Boehringer Ingelheim is back in the race to fight chronic obstructive pulmonary disease (COPD). The drugmaker, along with Spiriva co-promoter Pfizer, launched a new COPD program titled “Better Breathing is Possible.” The four-video series is hosted on YouTube and the drugmakers are using a blend of in-search and in-display advertising to promote the campaign, as well as the now-traditional channels that include Facebook, Twitter and press releases.

Unlike BI’s Drive4COPD program which focused on awareness and screening, this time the target is not just awareness, but what patients can do once they are diagnosed.

Talking points, like take your medication and learn about the disease, may seem familiar to those that appear on resources like the American Lung Association’s website, but what’s different in this campaign is that the marketers have looped in life coach Gail Blanke to convey the message. Blanke, whose mother had emphysema, a form of COPD, told MM&M that one of her overarching messages, even beyond COPD patients, is “to have people stop asking the question ‘How bad can it get?’ and start asking, ‘How good can I make it?’”
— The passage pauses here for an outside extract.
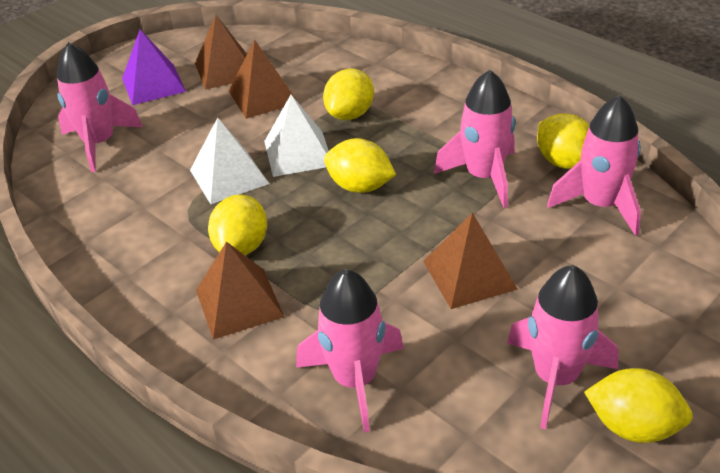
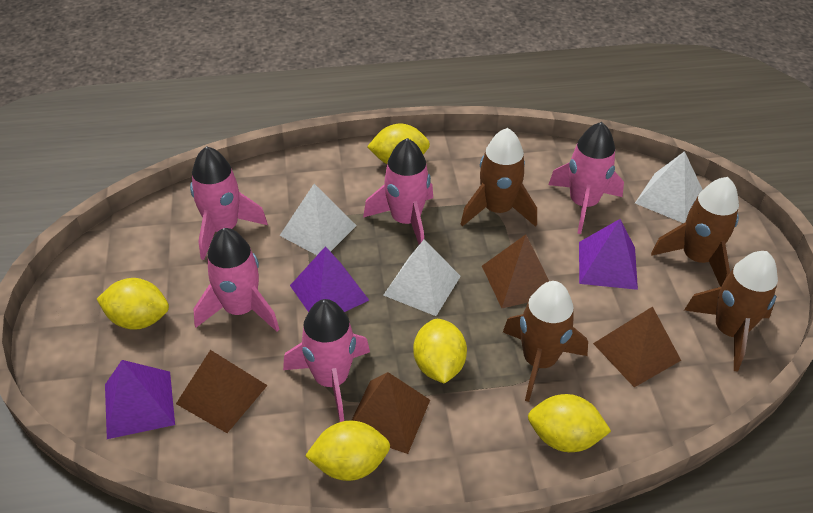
brown rocket: none = 0 -> [461,128,537,227] [503,281,588,402] [651,177,739,287] [684,251,778,371] = 4
purple pyramid: [122,29,186,105] = 1 -> [105,360,175,439] [290,246,369,312] [579,219,638,290] = 3
white pyramid: [190,117,269,204] [264,95,329,177] = 2 -> [280,184,357,255] [383,239,461,316] [635,151,703,223] = 3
Life coaches are not new to the pharmaceutical space, as seen by recent examples like Genzyme’s project that chronicled the lives of MS patients and included the support of a life coach. BI’s vice president of respiratory, Burcu Eryilmaz said that the drugmakers chose Blanke for the campaign because “some COPD patients can have a complicated relationship with their doctor, and while diagnosis and treatment counsel must come from a physician, it appears some COPD patients respond well to empowering and nurturing messengers as well.”
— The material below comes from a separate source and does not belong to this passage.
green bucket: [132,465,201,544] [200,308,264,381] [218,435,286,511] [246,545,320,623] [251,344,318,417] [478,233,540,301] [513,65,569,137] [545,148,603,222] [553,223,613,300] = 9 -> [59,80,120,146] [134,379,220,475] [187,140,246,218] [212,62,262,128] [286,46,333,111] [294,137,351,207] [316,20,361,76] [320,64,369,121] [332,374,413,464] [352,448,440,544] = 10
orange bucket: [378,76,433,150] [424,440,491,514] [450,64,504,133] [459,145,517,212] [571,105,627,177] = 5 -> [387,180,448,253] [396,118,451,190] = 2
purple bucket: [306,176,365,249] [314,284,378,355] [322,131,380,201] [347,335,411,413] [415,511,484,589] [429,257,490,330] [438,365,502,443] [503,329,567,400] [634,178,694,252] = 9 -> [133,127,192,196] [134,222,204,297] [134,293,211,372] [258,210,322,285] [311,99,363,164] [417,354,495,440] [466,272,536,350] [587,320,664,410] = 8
Among the advice in the videos, which are around five-and-a-half minutes long, is information like understanding that although COPD patients may not be able to do everything they used to, they still have the ability to “save [their] energy for the things that matter most” and plan activities for the times of day when they have the most energy.
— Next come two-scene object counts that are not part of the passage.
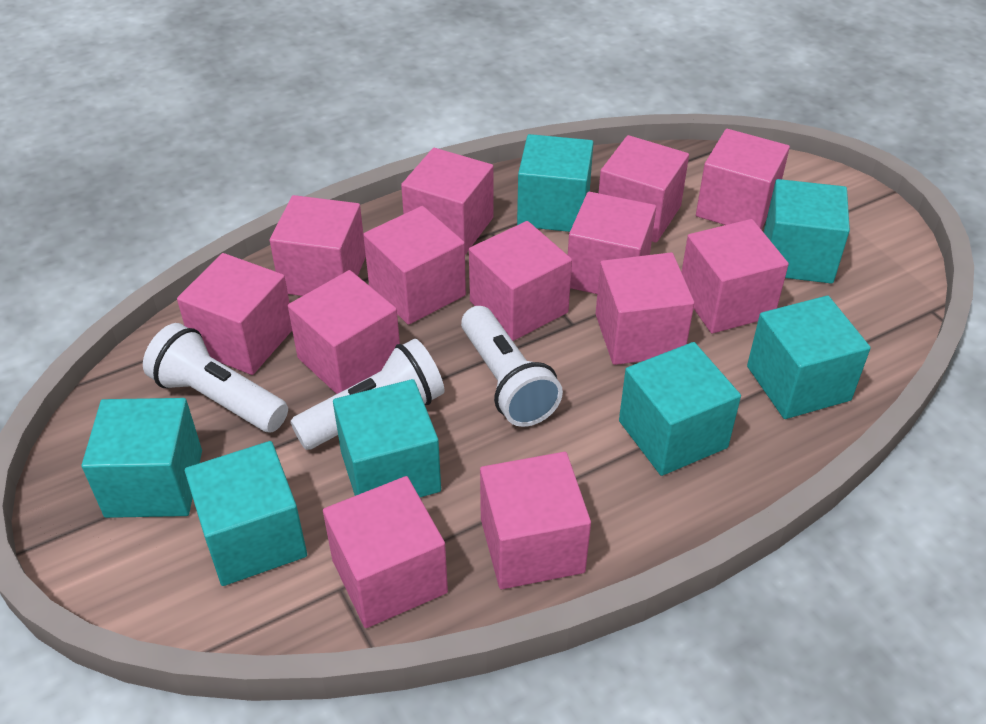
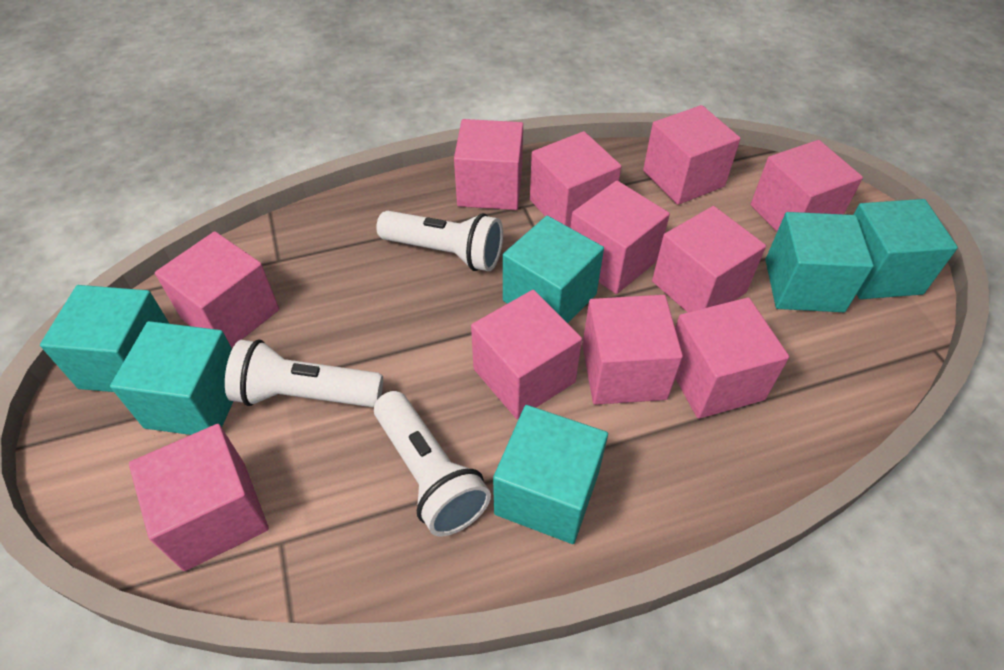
pink cube: [177,253,292,375] [270,195,366,296] [288,270,400,394] [323,476,448,628] [363,206,466,325] [401,148,493,255] [469,221,572,341] [480,452,591,589] [568,192,656,294] [596,252,694,365] [599,135,689,243] [682,219,789,334] [696,129,790,230] = 13 -> [129,424,269,571] [155,231,279,348] [454,119,523,210] [471,290,582,419] [530,131,621,228] [570,181,670,294] [582,295,683,405] [643,105,741,205] [652,206,766,313] [675,297,789,419] [750,140,863,231] = 11
turquoise cube: [82,398,202,518] [185,441,307,586] [333,379,441,497] [517,134,594,232] [619,342,741,476] [747,296,871,419] [764,179,850,284] = 7 -> [40,285,170,392] [110,321,233,435] [493,405,608,544] [503,216,604,323] [765,212,874,312] [853,199,958,299] = 6

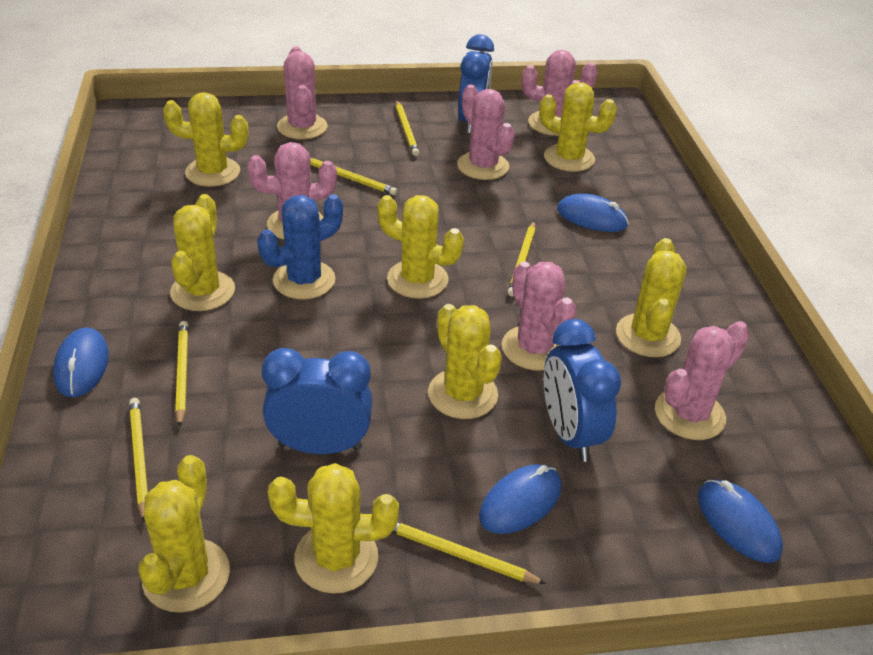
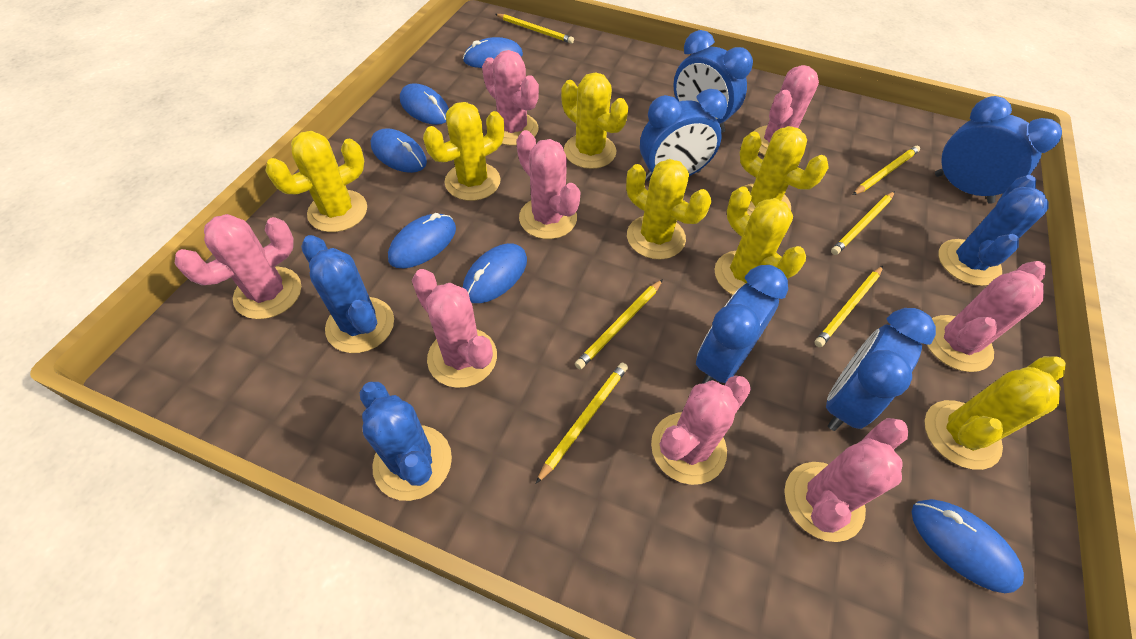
blue cactus: [257,194,343,300] = 1 -> [301,235,394,353] [359,382,452,501] [938,175,1049,286] = 3
blue clock: [262,348,373,454] [458,34,494,133] [544,319,621,462] = 3 -> [640,89,727,181] [673,30,753,133] [696,265,788,384] [826,308,936,431] [935,96,1062,204] = 5
blue mouse: [53,327,109,397] [479,464,562,534] [557,194,629,232] [698,480,783,563] = 4 -> [370,128,427,173] [388,213,456,268] [400,83,449,125] [463,37,523,68] [463,243,527,303] [911,499,1024,593] = 6
pink cactus: [247,142,337,240] [277,46,327,139] [457,85,515,180] [502,262,576,371] [522,50,598,136] [655,321,750,440] = 6 -> [175,214,301,319] [412,269,497,388] [482,50,539,146] [516,130,581,239] [651,376,751,485] [753,65,819,156] [784,418,908,542] [926,261,1046,372] = 8
yellow cactus: [138,455,230,613] [163,92,248,187] [170,194,235,311] [268,463,399,594] [377,195,464,299] [428,304,502,419] [539,82,617,172] [616,238,687,357] = 8 -> [265,131,367,232] [423,102,504,201] [561,72,629,169] [626,159,711,260] [714,187,806,295] [740,126,829,216] [924,356,1066,470] = 7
Blanke added that doctors should be the source of education, but that information only goes so far. “We can tell them ‘til we’re blue in the face all the statistics and things that you can do and that you should do and what happens if you do not do them,” she said. Blanke said the motivation and feeling overwhelmed can be the difference between a patient who acts on the information and one who doesn’t.

She said that her advice helps people discover “that they do have the courage within them to take the necessary steps to actually feel better…to know that you’ve got the stuff inside you, the courage to actually act on it.”